24 Responses to Turmeric-Roasted Fish (ปลาอบขมิ้น)

  1. May September 21, 2011 at 7:49 pm #

    I love your blog! It’s beautiful and always a source of inspiration for me. But red snapper is very overfished: http://www.montereybayaquarium.org/cr/SeafoodWatch/web/sfw_factsheet.aspx?fid=118

    Perhaps this would work with tilapia instead?

  2. Angry Asian September 21, 2011 at 7:56 pm #

    i can’t blame your friend for delaying his plans after seeing this. this looks amazing.

    do you do your own scaling & gutting?

  3. The Duo Dishes September 21, 2011 at 7:56 pm #

    When the kitchen smells good, how does one leave? A simple, easy and of course gorgeous presentation for any guest.

  4. Admin September 21, 2011 at 7:57 pm #

    May – It sure would.

  5. Nat September 21, 2011 at 8:06 pm #

    Is this at all like or inspired by the Hanoi turmeric dill fish specialty Cha Ca Thang Long?

  6. Admin September 21, 2011 at 8:13 pm #

    Nat – I’ve never had that. No, this is inspired by a recipe by a friend’s mother whose specialty is fish marinated in a turmeric paste similar to this, wrapped in banana leaves, and grilled.

  7. raquel erecipe September 21, 2011 at 9:53 pm #

    Cool photos and great recipe…Nice =)

  8. Soma September 22, 2011 at 2:22 am #

    I would stay by too 🙂 This is so wonderfully flavored. I was thinking coconut rice as I was reading thru it, until I read you mentioned it too!

  9. kankana September 22, 2011 at 2:57 am #

    If only I could convince my husband to eat fish with skin ! This is making me miss home .

  10. Arudhi September 23, 2011 at 3:39 am #

    Oh this is really beautiful! I don`t mind with gutting fish but am not really into the scaling. Still, this turmeric fish look totally worth the effort!

  11. Lyndsey September 23, 2011 at 9:15 pm #

    Arudhi directed me here to your blog for a recipe that I can use my fresh turmeric root with. I am so glad she did. You have so many wonderful recipes and I will be back here often. I really like the phtos too! I can’t wait to try this!

  12. Anonymous September 23, 2011 at 10:40 pm #

    the confusion is calling it red snapper – I grew up on the west coast of Canada, and while filing this away as the thing to do next time I have fresh trout, I was thinking “that’s not red snapper!”
    For me, red snapper is one of the many rockfish with a reddish colouration back home – and yes, they are overfished. We usually call that fish yellow striped snapper here… it’s usually farmed (somewhere else).
    Also, have I mentioned I’m doing this the second we kill some trout for dinner?

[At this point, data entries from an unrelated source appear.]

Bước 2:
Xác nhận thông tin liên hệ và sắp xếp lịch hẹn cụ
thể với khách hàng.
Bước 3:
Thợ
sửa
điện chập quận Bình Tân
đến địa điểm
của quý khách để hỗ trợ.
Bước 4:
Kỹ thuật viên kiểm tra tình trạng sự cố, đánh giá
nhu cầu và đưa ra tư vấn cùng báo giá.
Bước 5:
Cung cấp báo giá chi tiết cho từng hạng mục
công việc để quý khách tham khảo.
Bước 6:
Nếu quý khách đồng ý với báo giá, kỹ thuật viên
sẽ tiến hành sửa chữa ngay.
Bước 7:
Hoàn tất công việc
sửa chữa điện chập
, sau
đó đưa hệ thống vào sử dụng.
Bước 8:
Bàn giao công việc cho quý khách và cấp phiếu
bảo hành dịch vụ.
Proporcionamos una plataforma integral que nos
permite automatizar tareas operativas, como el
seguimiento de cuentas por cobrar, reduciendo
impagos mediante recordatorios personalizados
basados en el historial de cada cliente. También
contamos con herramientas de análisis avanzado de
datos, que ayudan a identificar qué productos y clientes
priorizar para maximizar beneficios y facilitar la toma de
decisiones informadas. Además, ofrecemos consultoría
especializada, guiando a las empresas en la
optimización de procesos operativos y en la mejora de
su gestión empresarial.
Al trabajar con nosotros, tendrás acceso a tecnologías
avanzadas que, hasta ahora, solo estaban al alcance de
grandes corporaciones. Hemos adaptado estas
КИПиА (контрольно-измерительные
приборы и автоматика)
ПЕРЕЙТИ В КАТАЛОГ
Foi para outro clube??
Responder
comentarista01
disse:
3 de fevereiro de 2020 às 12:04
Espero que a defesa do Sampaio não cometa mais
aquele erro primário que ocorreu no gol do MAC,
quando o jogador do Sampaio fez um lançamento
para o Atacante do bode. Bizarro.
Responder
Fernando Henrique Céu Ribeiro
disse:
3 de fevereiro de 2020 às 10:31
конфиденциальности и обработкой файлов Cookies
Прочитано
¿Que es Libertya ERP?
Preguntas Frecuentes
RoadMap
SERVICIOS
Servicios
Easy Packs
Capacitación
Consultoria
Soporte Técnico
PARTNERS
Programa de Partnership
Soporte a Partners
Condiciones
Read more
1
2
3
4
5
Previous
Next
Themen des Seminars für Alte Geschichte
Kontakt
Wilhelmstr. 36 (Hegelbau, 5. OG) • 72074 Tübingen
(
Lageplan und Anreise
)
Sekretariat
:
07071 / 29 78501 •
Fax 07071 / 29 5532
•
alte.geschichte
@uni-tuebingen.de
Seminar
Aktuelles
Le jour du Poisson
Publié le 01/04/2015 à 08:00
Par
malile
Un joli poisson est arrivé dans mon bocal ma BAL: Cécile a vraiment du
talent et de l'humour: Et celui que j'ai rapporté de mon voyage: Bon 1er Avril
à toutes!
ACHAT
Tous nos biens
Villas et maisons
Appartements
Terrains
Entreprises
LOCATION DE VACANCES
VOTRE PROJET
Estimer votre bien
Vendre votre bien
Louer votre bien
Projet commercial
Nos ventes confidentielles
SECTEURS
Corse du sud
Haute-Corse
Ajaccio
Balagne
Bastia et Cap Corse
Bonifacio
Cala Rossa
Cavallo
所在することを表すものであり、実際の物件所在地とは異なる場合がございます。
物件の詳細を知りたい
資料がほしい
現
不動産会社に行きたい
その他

  13. Rick September 24, 2011 at 11:30 pm #

    Looks amazing Leela, its no wonder his plans were postponed… lucky guy…

  14. foodhoe September 27, 2011 at 5:38 pm #

    wow, the fish is so colorful and with those fragrant spices no wonder your friend was hypnotized!

  15. Stefania September 28, 2011 at 2:56 pm #

    E’ molto bello, ciao

  16. luvwtr October 7, 2011 at 12:28 am #

    I would think that this would be wonderful on the grill. There is nothing better than a crispy grilled fish with all those flavors inside! I usually use a wire fish basket so you don’t use much skin. For those on the east coast, Porgies are a good substitute for Red Snapper.

  17. Claire January 14, 2013 at 7:45 am #

    We tried this recipe last saturday, it was absolutely, positiveley marvelous. And we loved the Nam-pla prik with the steamed rice. Thank you so much for sharing your knowledge, we owe you one more happy moment !

  18. Ana C. April 13, 2013 at 2:48 am #

    Hi, what do you think about steaming the fish instead of roasting it? I live in China and don’t have an oven.

  19. Yvette August 16, 2013 at 5:06 am #

    This is the second time ive made your turmeric roasted fish, again a delicious and beautiful dish! Did the coconut rice too. This time our friend had speared some fresh bream. Was a beautiful way to cook it! Thank you.